Muskrats, as you may have gleaned from the article, are strong-tasting. This is due to their high fat content, which makes for a greasy dinner, but also because of their musk glands, which if not removed correctly, can saturate the meat with an ungodly pungent reek. The article continues:

                                    

In short, there is more than one way to skin (and cook) a muskrat.

But surely this must be a dead, or dying, tradition, right? No one possibly eats rodent these days unless they have to.
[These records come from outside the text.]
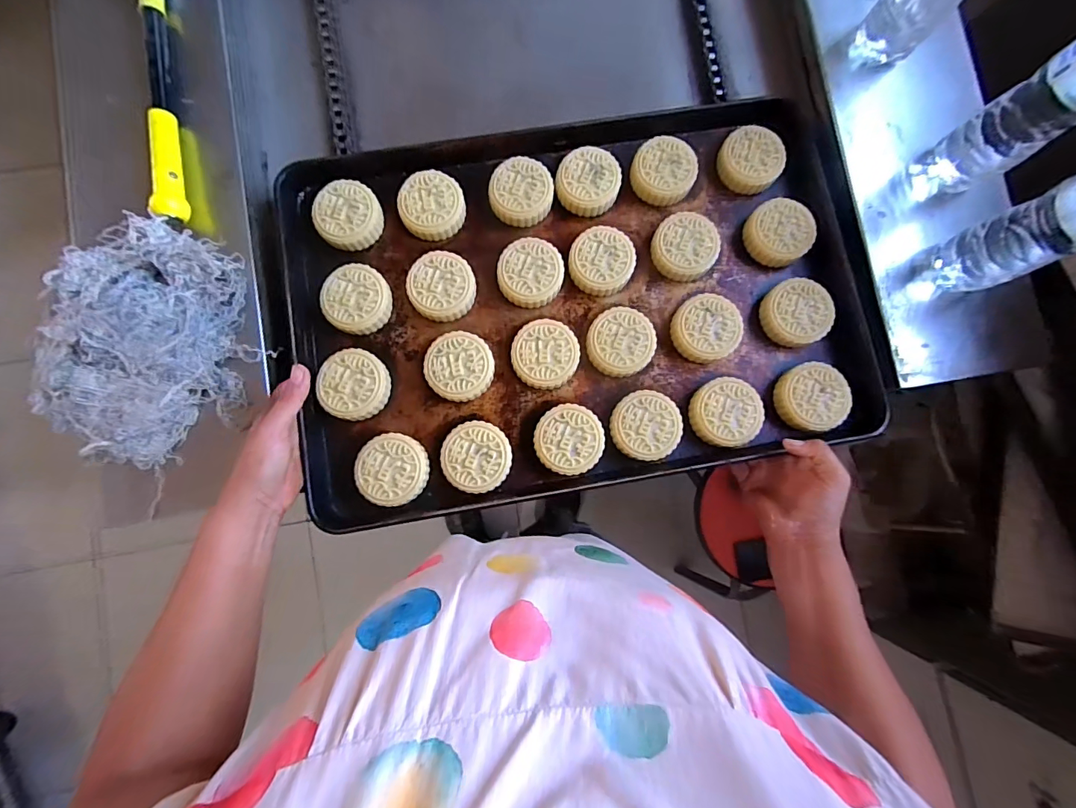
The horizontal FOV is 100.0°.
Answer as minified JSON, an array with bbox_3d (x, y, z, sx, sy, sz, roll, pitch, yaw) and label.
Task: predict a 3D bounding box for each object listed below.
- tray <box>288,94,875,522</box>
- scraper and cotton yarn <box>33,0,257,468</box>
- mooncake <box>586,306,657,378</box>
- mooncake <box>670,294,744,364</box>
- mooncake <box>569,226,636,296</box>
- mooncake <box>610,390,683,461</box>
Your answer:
[{"bbox_3d":[0.039,-0.110,0.490,0.585,0.039,0.391,-11,84,-2],"label":"tray"},{"bbox_3d":[-0.371,-0.215,0.440,0.146,0.074,0.530,-1,84,1],"label":"scraper and cotton yarn"},{"bbox_3d":[0.088,-0.066,0.486,0.069,0.026,0.071,0,84,1],"label":"mooncake"},{"bbox_3d":[0.181,-0.081,0.490,0.068,0.027,0.071,0,84,1],"label":"mooncake"},{"bbox_3d":[0.070,-0.157,0.499,0.068,0.025,0.069,0,84,1],"label":"mooncake"},{"bbox_3d":[0.113,0.023,0.474,0.070,0.027,0.069,6,84,2],"label":"mooncake"}]

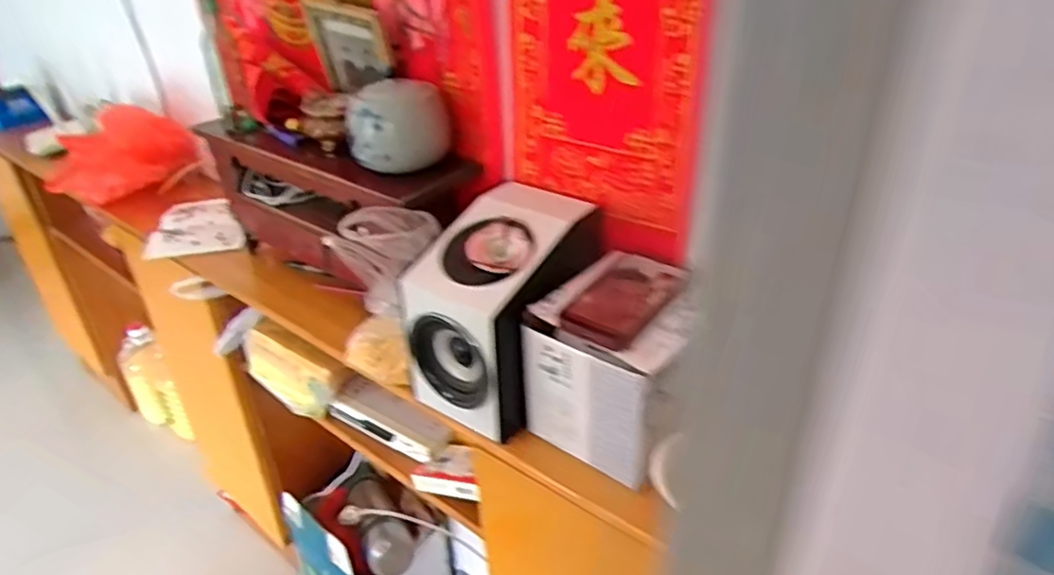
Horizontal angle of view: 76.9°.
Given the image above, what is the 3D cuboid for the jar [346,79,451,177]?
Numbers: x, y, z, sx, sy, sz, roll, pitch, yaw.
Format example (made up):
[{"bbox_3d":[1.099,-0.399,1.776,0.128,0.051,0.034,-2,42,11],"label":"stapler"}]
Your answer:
[{"bbox_3d":[-0.165,-0.201,0.860,0.132,0.113,0.128,-7,31,-8],"label":"jar"}]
Au contraire! Muskrat trapping, skinning, and cooking is alive and well on the Delmarva Peninsula (DELaware, MARyland, and VirginiA). In fact, an annual festival, the National Outdoor Show in Dorchester County, Maryland, celebrates the tradition, and a recent documentary, Muskrat Lovely, followed the festivities and challenges of the event:

                                                                                                                                                              

Not only are contestants judged for rapidity and skill in trapping and skinning muskrat (which, if you remember, if done incorrectly will ruin the meat), but there are cookoffs and the highlight of the celebration, a beauty contest. Perhaps nothing underscores the continuing importance of the muskrat tradition then the development of a celebration that raises lady and rodent as simultaneously worthy of placement on dual pedestals.

              

Like the Etruscans and grapes, or the Indians and the sacred cow, the fatted muskrat holds a place of prominence in the traditional menu and culture of the Eastern Shore. And while it may never be mistaken for chicken, the 'marsh rabbit’ is just another reminder that in the towns and communities of the Chesapeake, roots in the waterways, the marshes, and yes, even the muskrat lodges, run deep.